Figure 2 -- Thematic Mapping: Population Density
Spatial Data Warehousing for analysis of enterprise metrics
Traditional data warehousing can be applied to spatial data, simply by tracking
operational metrics about the GIS data. Examples would be storing inspections, trouble
calls, disconnects, leaks, and other network metrics in fact tables. The GIS can be used to
classify each fact into the correct region or regions, using “within polygon” query
capabilities. Attributes about the network elements could be stored in “product” type
dimension tables, such as transformer, conductor, pipe, or customer. By integrating the
functionality of a GIS with the reporting and analysis capabilities of a data warehouse,
regions can be more easily changed or updated, and facts can be driven from the
application functionality for storage in the warehouse.

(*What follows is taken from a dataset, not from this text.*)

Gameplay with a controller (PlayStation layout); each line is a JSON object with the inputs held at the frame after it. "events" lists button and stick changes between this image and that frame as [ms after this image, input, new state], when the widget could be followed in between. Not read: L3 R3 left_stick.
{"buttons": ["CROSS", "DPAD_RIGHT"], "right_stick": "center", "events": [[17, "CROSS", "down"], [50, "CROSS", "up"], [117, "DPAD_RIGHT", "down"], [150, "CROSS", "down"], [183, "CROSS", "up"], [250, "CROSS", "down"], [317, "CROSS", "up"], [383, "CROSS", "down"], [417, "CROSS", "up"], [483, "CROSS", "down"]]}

Some examples of potential analysis and reporting capabilities are:
- Plot leaks or outages by region and timeframe thematically using colored regions.
- Report number of inspections against problems found by inspector zone over time
on a chart within each region.
- Display sales against marketing initiatives on a demographic map.
- Show customer complaints by region against number of outages.
Another possibility is the ability to combine multiple GIS and other operational system
data into a single browser. Middleware can be used to pass messages from source
systems to update dynamic information in real-time, resulting in an enterprise asset
viewer and reporting tool. Layer controls can be used to show operational states, such as
outages, or any other report available in the data warehouse. Thematic mapping
capabilities of spatial viewers can be implemented to color regions based on the results of
the reports.
Spatial Data Warehousing for System Integration
Spatial Data Warehousing is a powerful system integration paradigm that can pave the
way forward for companies facing difficult integration problems involving multiple
spatial platforms, and diverse data sets and formats. The warehouse is built alongside
existing systems, and implemented and maintained in parallel with existing initiatives so
as not to disrupt production. The warehouse is designed to provide immediate business
intelligence and traditional warehousing benefits, while at the same time aligning diverse
data sets on a common robust enterprise platform. Eventually, applications are enhanced
to use the warehouse as the source of record, allowing direct updates with multiple
application concurrency control and version management. This approach provides many
short and long term benefits, including improved management, integration, performance,
automation, stability, and security.
Implementation Specifies
First, a Spatial Data Warehouse (SDW) is created, using one of many GIS server storage
products. (Oracle Spatial, ESRI SDE, Autodesk AGDS, etc.) The SDW allows read only
access (view / query) to applications, and is not the source of record for any dataset
except the operational metrics. Many off the shelf tools can be used to create simple data
mover routines for many data formats, and can be customized and enhanced as needed.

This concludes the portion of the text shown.